Les syndicats se cherchent de nouvelles armes
| 30.07.09 | 13h08 • Mis à jour le 31.07.09 | 11h24
Pour la première fois, Bernard Thibault va participer à l'université d'été de la CFDT, le 27 août à Boissy-la-Rivière (Essonne). Le secrétaire général de la CGT débattra avec son homologue de la CFDT, François Chérèque, des "défis du syndicalisme de demain". Hautement symbolique, l'événement témoigne de l'exceptionnelle harmonie qui règne entre les deux principaux syndicats. Il faut remonter plus de vingt ans en arrière pour retrouver une telle unité CGT-CFDT.

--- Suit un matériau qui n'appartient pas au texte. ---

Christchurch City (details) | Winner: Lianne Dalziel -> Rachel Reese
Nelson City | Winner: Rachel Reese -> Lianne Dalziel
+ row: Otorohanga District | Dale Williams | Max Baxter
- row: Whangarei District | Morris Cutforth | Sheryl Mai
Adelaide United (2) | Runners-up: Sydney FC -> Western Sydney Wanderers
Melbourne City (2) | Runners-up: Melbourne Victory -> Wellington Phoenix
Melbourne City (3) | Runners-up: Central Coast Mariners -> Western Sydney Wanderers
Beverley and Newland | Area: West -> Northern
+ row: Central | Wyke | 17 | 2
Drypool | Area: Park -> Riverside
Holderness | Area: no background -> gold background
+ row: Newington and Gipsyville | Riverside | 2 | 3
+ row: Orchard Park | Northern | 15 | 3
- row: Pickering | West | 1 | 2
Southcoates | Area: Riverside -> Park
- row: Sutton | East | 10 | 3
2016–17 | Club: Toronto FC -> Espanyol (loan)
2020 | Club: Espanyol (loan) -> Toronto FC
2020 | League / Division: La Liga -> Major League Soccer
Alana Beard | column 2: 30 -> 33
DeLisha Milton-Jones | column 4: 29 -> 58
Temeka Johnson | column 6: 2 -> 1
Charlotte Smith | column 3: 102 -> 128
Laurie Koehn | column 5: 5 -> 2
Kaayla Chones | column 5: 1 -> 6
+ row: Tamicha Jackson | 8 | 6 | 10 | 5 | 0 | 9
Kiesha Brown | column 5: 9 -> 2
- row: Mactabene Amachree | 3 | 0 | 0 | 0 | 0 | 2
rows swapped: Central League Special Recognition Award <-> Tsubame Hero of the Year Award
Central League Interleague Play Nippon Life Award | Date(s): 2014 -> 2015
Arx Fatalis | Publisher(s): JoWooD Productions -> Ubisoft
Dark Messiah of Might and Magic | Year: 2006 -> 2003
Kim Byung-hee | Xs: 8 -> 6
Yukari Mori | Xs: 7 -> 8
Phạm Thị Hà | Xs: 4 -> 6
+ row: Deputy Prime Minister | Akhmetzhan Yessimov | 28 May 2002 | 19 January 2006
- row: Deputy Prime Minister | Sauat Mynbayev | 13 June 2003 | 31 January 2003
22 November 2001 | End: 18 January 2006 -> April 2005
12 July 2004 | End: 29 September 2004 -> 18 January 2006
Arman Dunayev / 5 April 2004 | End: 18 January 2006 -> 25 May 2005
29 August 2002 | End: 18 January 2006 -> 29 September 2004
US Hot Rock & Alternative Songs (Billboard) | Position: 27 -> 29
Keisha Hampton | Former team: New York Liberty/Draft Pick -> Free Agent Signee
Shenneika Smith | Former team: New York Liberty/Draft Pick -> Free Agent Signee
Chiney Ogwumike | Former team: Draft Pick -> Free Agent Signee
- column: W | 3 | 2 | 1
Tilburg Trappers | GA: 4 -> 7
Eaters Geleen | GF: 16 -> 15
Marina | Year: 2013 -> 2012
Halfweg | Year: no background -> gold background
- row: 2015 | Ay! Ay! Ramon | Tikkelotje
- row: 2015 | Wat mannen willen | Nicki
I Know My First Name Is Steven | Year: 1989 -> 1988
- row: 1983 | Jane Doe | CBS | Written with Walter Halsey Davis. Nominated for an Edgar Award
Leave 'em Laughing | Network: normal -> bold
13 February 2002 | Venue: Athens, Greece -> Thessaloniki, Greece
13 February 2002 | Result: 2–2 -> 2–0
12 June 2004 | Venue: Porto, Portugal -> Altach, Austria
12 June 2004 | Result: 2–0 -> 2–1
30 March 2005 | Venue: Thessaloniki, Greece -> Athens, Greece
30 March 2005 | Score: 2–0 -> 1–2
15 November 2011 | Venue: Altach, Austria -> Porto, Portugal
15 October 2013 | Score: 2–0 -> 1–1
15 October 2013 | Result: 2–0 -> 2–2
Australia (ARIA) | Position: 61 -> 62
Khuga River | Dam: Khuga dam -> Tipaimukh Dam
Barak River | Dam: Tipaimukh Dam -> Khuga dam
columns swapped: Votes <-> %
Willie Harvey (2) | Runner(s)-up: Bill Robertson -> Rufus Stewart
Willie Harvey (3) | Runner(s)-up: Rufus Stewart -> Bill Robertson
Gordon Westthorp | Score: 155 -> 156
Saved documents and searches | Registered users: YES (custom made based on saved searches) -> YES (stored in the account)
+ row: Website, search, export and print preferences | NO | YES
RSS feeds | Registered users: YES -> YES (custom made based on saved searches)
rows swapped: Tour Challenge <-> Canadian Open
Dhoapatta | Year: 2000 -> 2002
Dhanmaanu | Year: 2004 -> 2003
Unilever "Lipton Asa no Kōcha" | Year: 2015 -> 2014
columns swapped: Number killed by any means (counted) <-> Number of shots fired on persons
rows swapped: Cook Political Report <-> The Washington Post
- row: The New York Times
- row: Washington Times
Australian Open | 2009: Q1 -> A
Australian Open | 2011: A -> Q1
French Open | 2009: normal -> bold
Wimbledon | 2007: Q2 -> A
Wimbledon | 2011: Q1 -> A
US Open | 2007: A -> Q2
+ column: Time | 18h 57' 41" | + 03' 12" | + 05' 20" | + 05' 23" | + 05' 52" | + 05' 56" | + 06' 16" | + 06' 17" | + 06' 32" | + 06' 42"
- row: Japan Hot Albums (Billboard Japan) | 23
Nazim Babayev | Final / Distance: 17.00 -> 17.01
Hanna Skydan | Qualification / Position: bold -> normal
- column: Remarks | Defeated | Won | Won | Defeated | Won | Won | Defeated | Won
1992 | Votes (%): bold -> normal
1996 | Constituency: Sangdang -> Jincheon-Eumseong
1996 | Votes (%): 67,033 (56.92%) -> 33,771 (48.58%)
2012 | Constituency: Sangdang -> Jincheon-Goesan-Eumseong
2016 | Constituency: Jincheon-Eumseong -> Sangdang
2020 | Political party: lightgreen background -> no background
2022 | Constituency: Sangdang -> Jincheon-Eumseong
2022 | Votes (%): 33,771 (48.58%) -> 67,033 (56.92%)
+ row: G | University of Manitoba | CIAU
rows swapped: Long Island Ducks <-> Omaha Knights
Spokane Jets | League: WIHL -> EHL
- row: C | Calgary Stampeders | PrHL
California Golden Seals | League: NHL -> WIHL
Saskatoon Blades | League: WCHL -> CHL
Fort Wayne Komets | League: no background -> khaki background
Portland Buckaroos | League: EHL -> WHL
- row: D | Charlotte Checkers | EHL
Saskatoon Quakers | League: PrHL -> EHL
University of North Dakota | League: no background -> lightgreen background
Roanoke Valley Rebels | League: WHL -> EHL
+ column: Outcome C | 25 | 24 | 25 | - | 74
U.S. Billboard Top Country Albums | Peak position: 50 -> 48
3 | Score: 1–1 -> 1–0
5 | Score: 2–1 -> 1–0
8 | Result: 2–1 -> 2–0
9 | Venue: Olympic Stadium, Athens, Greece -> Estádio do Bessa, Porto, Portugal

Face à une récession qui assombrit les perspectives à la rentrée, avec une flambée du chômage, notamment des jeunes, et une explosion de plans sociaux, les syndicats se cherchent de nouvelles armes pour créer un rapport de forces qui leur soit favorable. Les défis sont redoutables. Jusqu'à l'été, une unité inédite a rassemblé dans une même intersyndicale huit organisations - CGT, CFDT, FO, CFTC, CFE-CGC, UNSA, FSU, Solidaires - qui ont démontré leur capacité à mobiliser des salariés inquiets de l'ampleur de la crise. Mais avec l'échec de l'ultime journée, le 13 juin, après les élections européennes, le feuilleton s'est terminé en queue de poisson. Réuni le 6 juillet, le "G8" syndical s'est séparé sur une simple promesse de "revoyure".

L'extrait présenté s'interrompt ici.